Work item - Starting at the line below that contains "Identify the document elements. Format: label [x1, y1, x2, y2].", print each line through the end of the records exactly as it appears.

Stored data
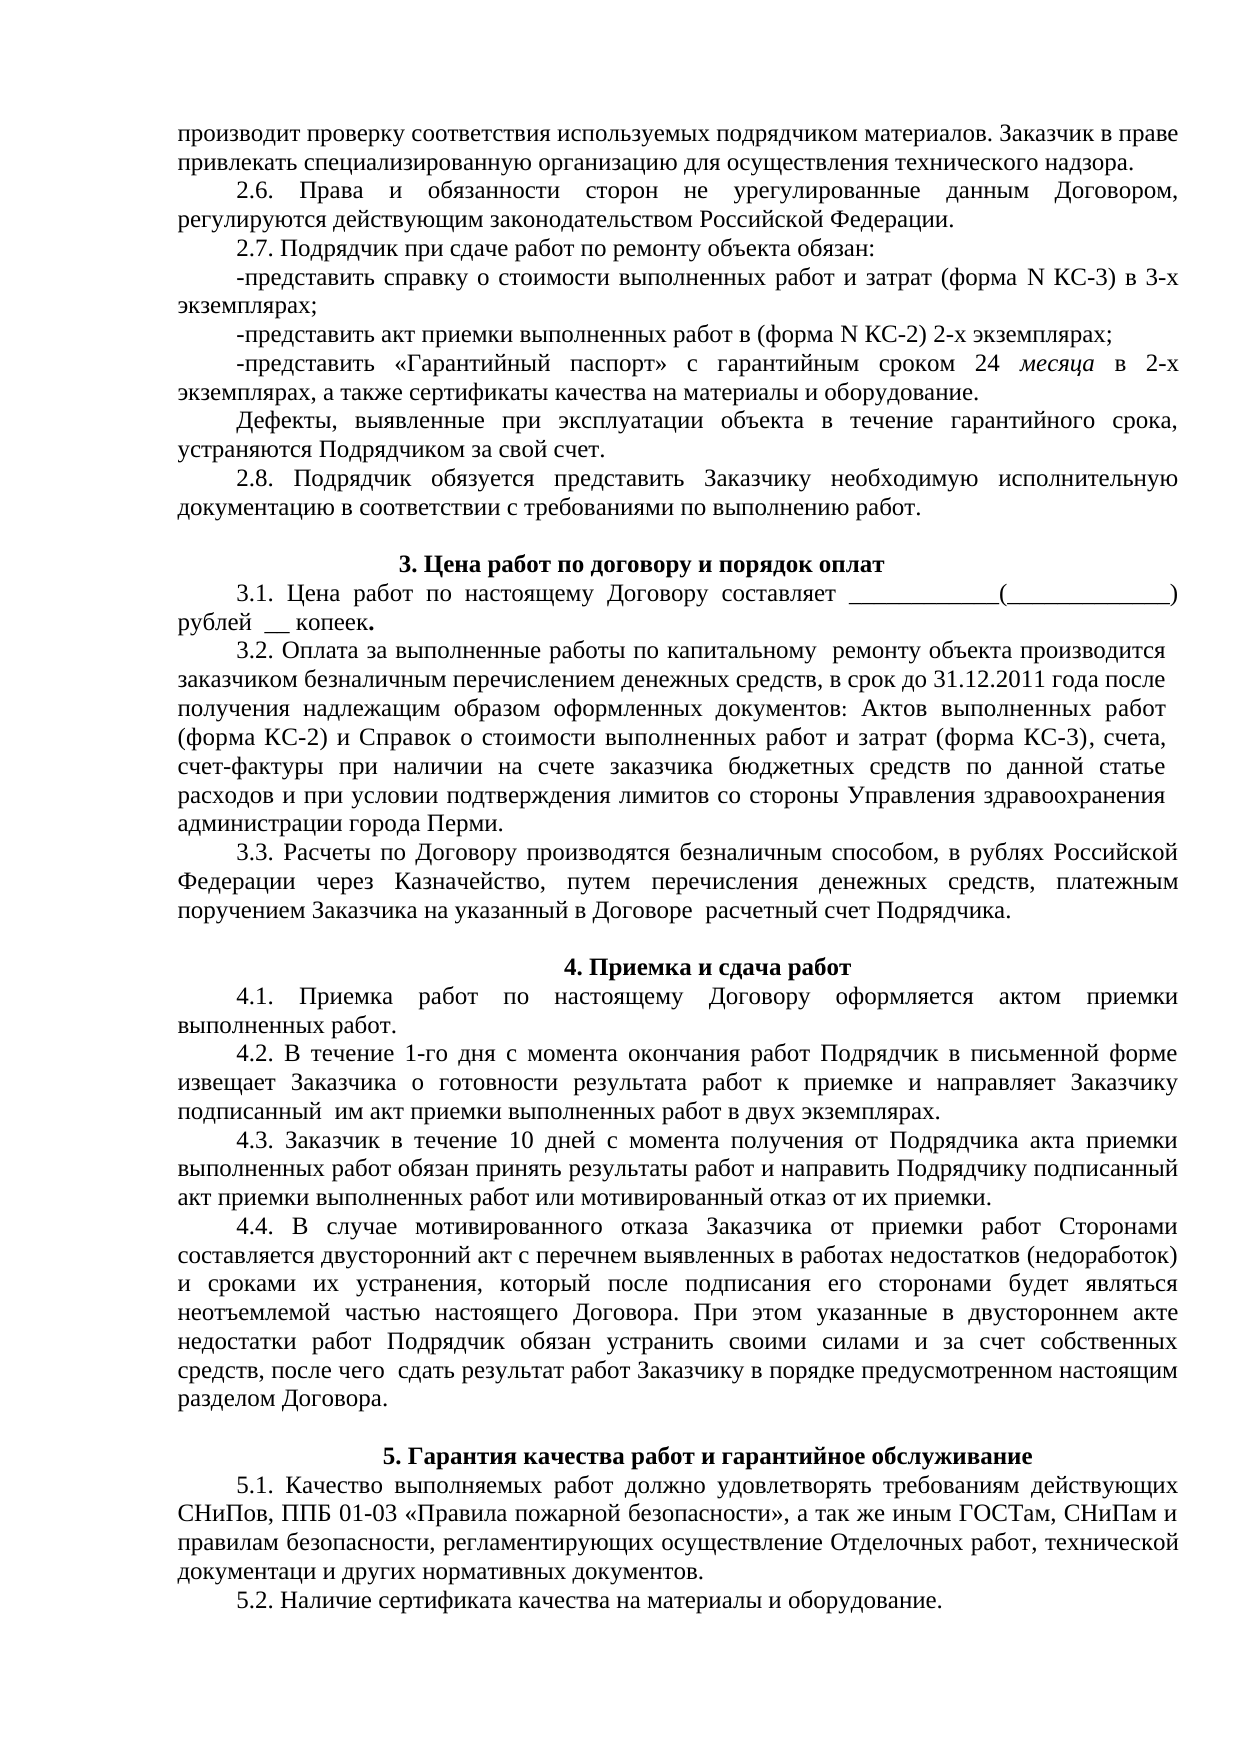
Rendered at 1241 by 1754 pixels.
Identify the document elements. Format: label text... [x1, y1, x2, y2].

text 4. Приемка и сдача работ [177, 952, 1179, 981]
text 5.1. Качество выполняемых работ должно удовлетворять требованиям действующих СНиПов, ППБ 01-03 «Правила пожарной безопасности», а так же иным ГОСТам, СНиПам и правилам безопасности, регламентирующих осуществление Отделочных работ, технической документаци и других нормативных документов. [177, 1470, 1179, 1585]
text 4.2. В течение 1-го дня с момента окончания работ Подрядчик в письменной форме извещает Заказчика о готовности результата работ к приемке и направляет Заказчику подписанный им акт приемки выполненных работ в двух экземплярах. [177, 1038, 1179, 1125]
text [177, 118, 1179, 176]
text -представить «Гарантийный паспорт» с гарантийным сроком 24 месяца в 2-х экземплярах, а также сертификаты качества на материалы и оборудование. [177, 348, 1179, 406]
text 2.8. Подрядчик обязуется представить Заказчику необходимую исполнительную документацию в соответствии с требованиями по выполнению работ. [177, 463, 1179, 521]
text 3.1. Цена работ по настоящему Договору составляет ____________(_____________) рублей __ копеек. [177, 578, 1179, 636]
text 3.3. Расчеты по Договору производятся безналичным способом, в рублях Российской Федерации через Казначейство, путем перечисления денежных средств, платежным поручением Заказчика на указанный в Договоре расчетный счет Подрядчика. [177, 837, 1179, 923]
text 3.2. Оплата за выполненные работы по капитальному ремонту объекта производится заказчиком безналичным перечислением денежных средств, в срок до 31.12.2011 года после получения надлежащим образом оформленных документов: Актов выполненных работ (форма КС-2) и Справок о стоимости выполненных работ и затрат (форма КС-3), счета, счет-фактуры при наличии на счете заказчика бюджетных средств по данной статье расходов и при условии подтверждения лимитов со стороны Управления здравоохранения администрации города Перми. [177, 636, 1166, 837]
text -представить справку о стоимости выполненных работ и затрат (форма N КС-3) в 3-х экземплярах; [177, 262, 1179, 319]
text 4.1. Приемка работ по настоящему Договору оформляется актом приемки выполненных работ. [177, 981, 1179, 1038]
text 2.6. Права и обязанности сторон не урегулированные данным Договором, регулируются действующим законодательством Российской Федерации. [177, 176, 1179, 233]
text 5.2. Наличие сертификата качества на материалы и оборудование. [177, 1585, 1179, 1613]
text 2.7. Подрядчик при сдаче работ по ремонту объекта обязан: [177, 233, 1179, 262]
text 5. Гарантия качества работ и гарантийное обслуживание [177, 1441, 1179, 1470]
text 3. Цена работ по договору и порядок оплат [177, 549, 1179, 578]
text -представить акт приемки выполненных работ в (форма N КС-2) 2-х экземплярах; [177, 319, 1179, 348]
text 4.4. В случае мотивированного отказа Заказчика от приемки работ Сторонами составляется двусторонний акт с перечнем выявленных в работах недостатков (недоработок) и сроками их устранения, который после подписания его сторонами будет являться неотъемлемой частью настоящего Договора. При этом указанные в двустороннем акте недостатки работ Подрядчик обязан устранить своими силами и за счет собственных средств, после чего сдать результат работ Заказчику в порядке предусмотренном настоящим разделом Договора. [177, 1211, 1179, 1412]
text 4.3. Заказчик в течение 10 дней с момента получения от Подрядчика акта приемки выполненных работ обязан принять результаты работ и направить Подрядчику подписанный акт приемки выполненных работ или мотивированный отказ от их приемки. [177, 1125, 1179, 1211]
text Дефекты, выявленные при эксплуатации объекта в течение гарантийного срока, устраняются Подрядчиком за свой счет. [177, 406, 1179, 463]
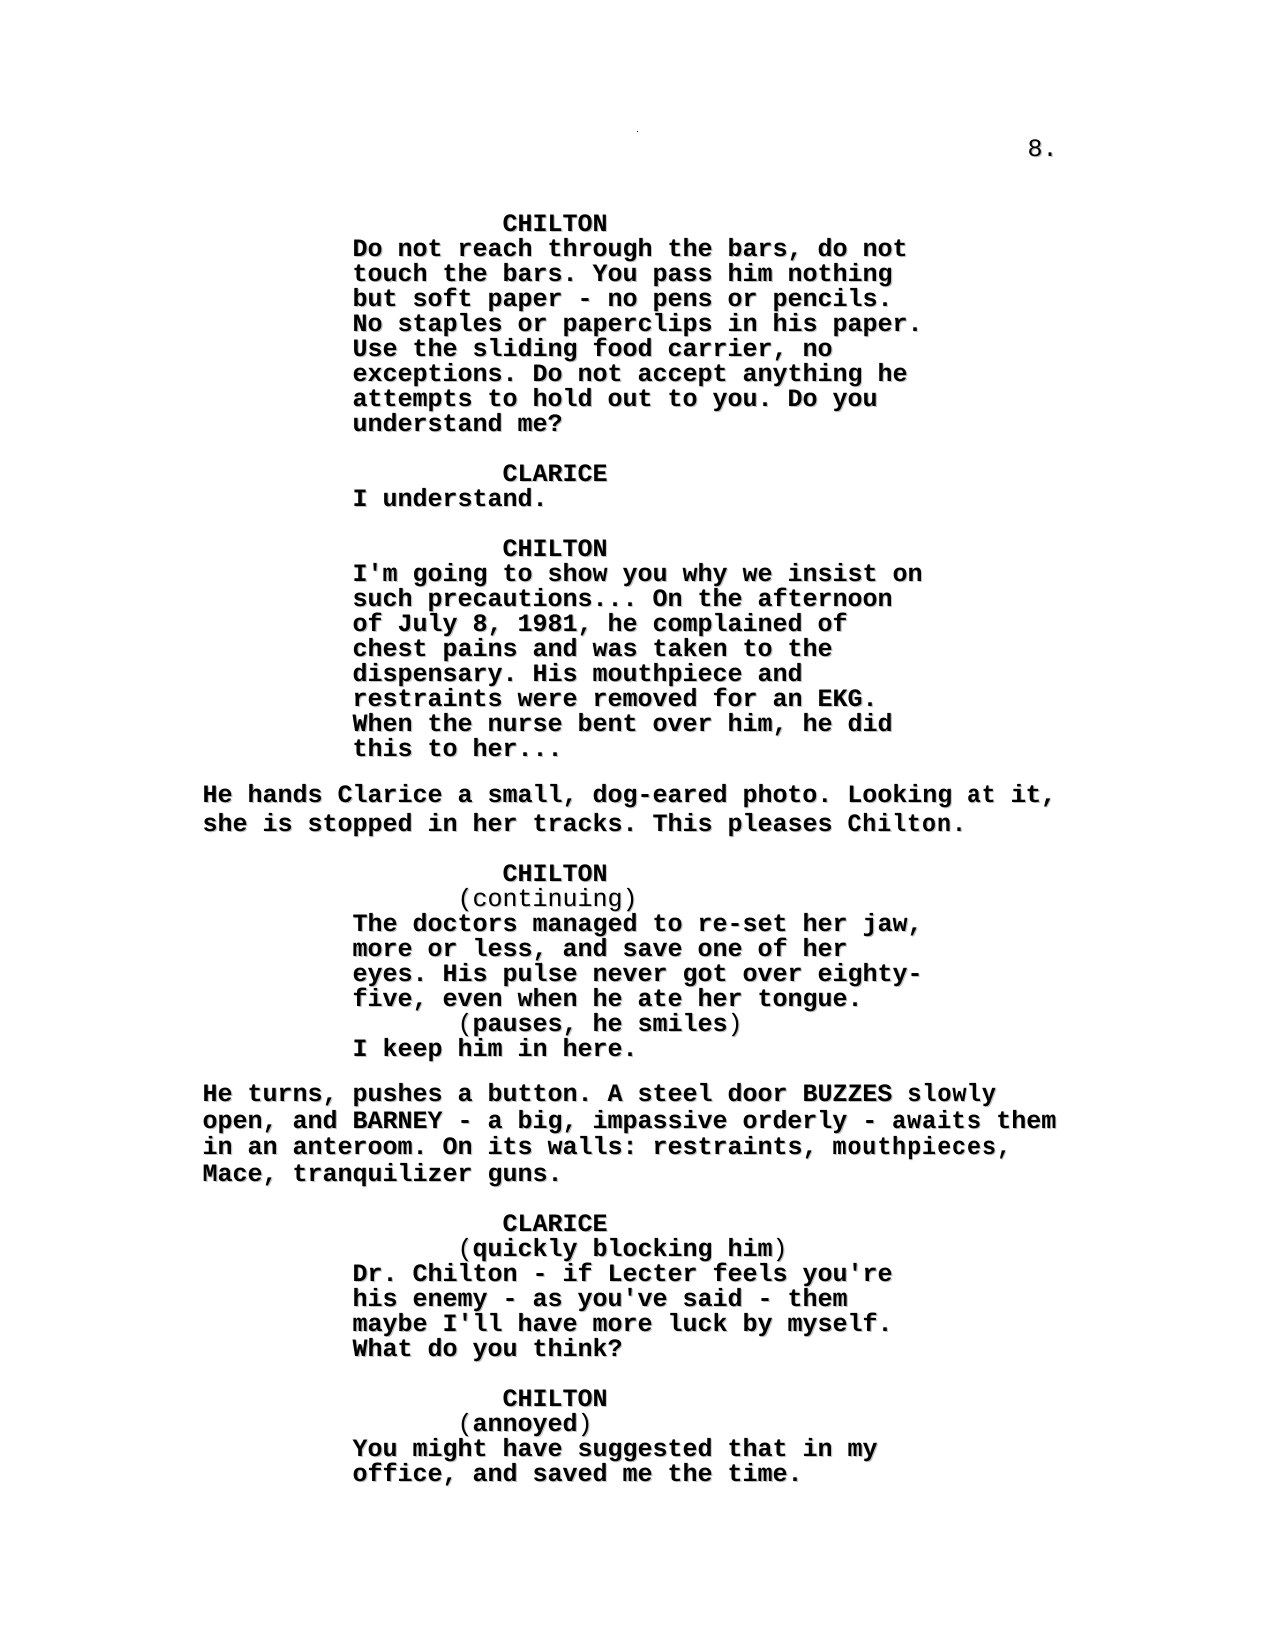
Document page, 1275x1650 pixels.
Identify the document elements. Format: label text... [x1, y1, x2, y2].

text CLARICE [502, 458, 1087, 487]
text No staples or paperclips in his paper. [352, 312, 1087, 337]
text five, even when he ate her tongue. [352, 987, 1087, 1012]
text He turns, pushes a button. A steel door BUZZES slowly open, and BARNEY - a big, impassive orderly - awaits them in an anteroom. On its walls: restraints, mouthpieces, Mace, tranquilizer guns. [202, 1080, 1072, 1187]
text maybe I'll have more luck by myself. [352, 1312, 1087, 1337]
text CHILTON [502, 858, 1087, 887]
text I understand. [352, 487, 1087, 512]
text 8. [1027, 133, 1087, 162]
text such precautions... On the afternoon [352, 587, 1087, 612]
text I'm going to show you why we insist on [352, 562, 1087, 587]
text He hands Clarice a small, dog-eared photo. Looking at it, she is stopped in her tracks. This pleases Chilton. [202, 780, 1072, 837]
text office, and saved me the time. [352, 1462, 1087, 1487]
text (continuing) [457, 887, 1087, 912]
text this to her... [352, 737, 1087, 762]
text eyes. His pulse never got over eighty- [352, 962, 1087, 987]
text You might have suggested that in my [352, 1437, 1087, 1462]
text CHILTON [502, 208, 1087, 237]
text CLARICE [502, 1208, 1087, 1237]
text Dr. Chilton - if Lecter feels you're [352, 1262, 1087, 1287]
text Use the sliding food carrier, no [352, 337, 1087, 362]
text attempts to hold out to you. Do you [352, 387, 1087, 412]
text CHILTON [502, 533, 1087, 562]
text (quickly blocking him) [457, 1237, 1087, 1262]
text I keep him in here. [352, 1037, 1087, 1062]
text his enemy - as you've said - them [352, 1287, 1087, 1312]
text of July 8, 1981, he complained of [352, 612, 1087, 637]
text chest pains and was taken to the [352, 637, 1087, 662]
text touch the bars. You pass him nothing [352, 262, 1087, 287]
text understand me? [352, 412, 1087, 437]
text The doctors managed to re-set her jaw, [352, 912, 1087, 937]
text CHILTON [502, 1383, 1087, 1412]
text restraints were removed for an EKG. [352, 687, 1087, 712]
text (pauses, he smiles) [457, 1012, 1087, 1037]
text What do you think? [352, 1337, 1087, 1362]
text When the nurse bent over him, he did [352, 712, 1087, 737]
text Do not reach through the bars, do not [352, 237, 1087, 262]
text more or less, and save one of her [352, 937, 1087, 962]
text dispensary. His mouthpiece and [352, 662, 1087, 687]
text (annoyed) [457, 1412, 1087, 1437]
text but soft paper - no pens or pencils. [352, 287, 1087, 312]
text exceptions. Do not accept anything he [352, 362, 1087, 387]
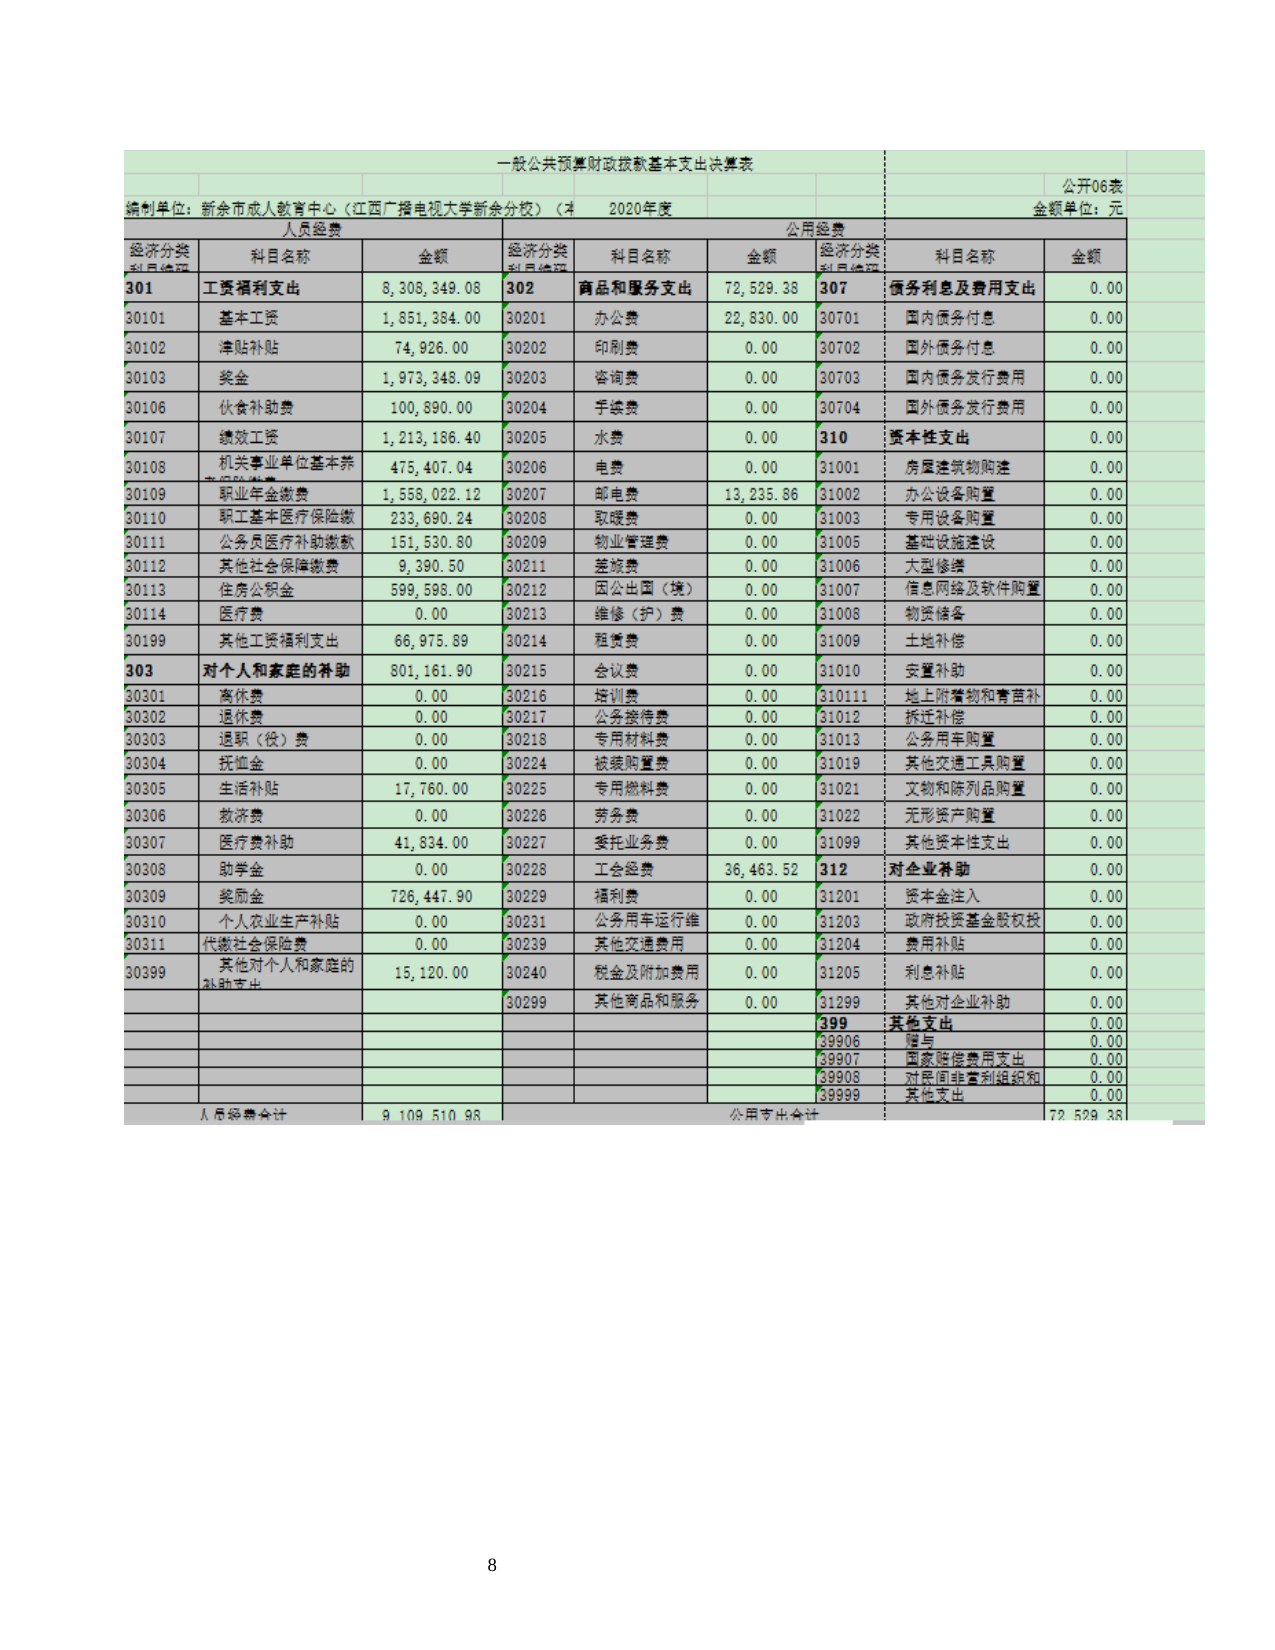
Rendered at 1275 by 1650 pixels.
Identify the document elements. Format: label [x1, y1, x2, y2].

picture [124, 150, 1205, 1125]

Solved problem -
Identify the document elements. Format: label [x1, y1, x2, y2].

picture [124, 150, 1205, 1125]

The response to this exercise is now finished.